== Información de origen ==

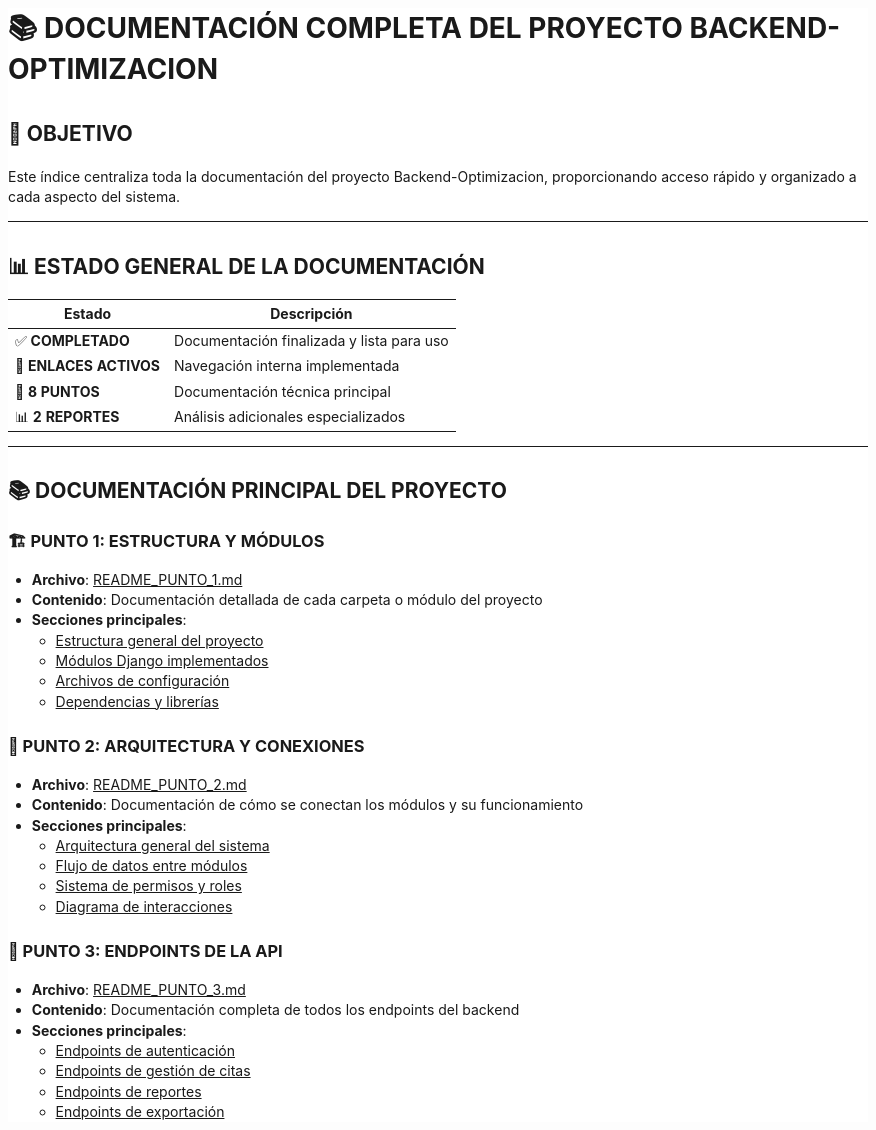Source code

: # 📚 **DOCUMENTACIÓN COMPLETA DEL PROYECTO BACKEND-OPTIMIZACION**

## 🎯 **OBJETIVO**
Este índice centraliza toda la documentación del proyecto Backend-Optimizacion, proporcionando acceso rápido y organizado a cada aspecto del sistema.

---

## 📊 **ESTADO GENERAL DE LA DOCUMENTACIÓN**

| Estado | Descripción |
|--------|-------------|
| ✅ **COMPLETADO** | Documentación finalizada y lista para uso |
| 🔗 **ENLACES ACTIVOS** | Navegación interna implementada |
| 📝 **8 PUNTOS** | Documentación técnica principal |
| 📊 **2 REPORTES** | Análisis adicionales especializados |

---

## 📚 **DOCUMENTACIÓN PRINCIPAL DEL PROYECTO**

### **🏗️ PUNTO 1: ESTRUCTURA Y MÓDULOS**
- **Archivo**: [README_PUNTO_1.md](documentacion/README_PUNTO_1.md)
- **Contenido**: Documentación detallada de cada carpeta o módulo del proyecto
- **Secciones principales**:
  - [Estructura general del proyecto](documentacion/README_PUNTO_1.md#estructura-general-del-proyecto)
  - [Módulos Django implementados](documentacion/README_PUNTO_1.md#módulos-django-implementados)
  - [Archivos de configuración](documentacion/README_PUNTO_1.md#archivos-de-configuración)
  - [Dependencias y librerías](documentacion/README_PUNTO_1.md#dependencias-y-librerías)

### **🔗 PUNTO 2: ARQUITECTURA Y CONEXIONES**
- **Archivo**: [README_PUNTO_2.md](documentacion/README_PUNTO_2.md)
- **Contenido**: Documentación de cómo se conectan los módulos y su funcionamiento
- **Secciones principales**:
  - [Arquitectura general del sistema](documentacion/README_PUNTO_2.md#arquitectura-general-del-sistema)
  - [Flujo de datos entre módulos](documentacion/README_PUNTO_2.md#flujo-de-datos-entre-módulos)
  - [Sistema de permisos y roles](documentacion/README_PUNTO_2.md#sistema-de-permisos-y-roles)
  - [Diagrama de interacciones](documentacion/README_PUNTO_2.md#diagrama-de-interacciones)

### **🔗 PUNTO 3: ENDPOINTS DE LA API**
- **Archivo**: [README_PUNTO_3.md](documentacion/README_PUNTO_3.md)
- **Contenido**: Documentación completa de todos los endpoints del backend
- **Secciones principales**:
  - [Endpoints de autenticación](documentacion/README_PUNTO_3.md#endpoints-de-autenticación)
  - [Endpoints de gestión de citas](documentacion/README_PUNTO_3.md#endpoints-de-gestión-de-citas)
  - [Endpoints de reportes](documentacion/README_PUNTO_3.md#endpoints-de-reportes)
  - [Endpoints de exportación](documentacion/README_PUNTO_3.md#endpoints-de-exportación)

===

_Requisitos del ejercicio_.
Copia literalmente las líneas comprendidas entre la que contiene "## 📊 **ESTADO GENERAL DE LA DOCUMENTACIÓN**" y la que contiene "## 📚 **DOCUMENTACIÓN PRINCIPAL DEL PROYECTO**", ambas incluidas.

_Solución del problema_.
## 📊 **ESTADO GENERAL DE LA DOCUMENTACIÓN**

| Estado | Descripción |
|--------|-------------|
| ✅ **COMPLETADO** | Documentación finalizada y lista para uso |
| 🔗 **ENLACES ACTIVOS** | Navegación interna implementada |
| 📝 **8 PUNTOS** | Documentación técnica principal |
| 📊 **2 REPORTES** | Análisis adicionales especializados |

---

## 📚 **DOCUMENTACIÓN PRINCIPAL DEL PROYECTO**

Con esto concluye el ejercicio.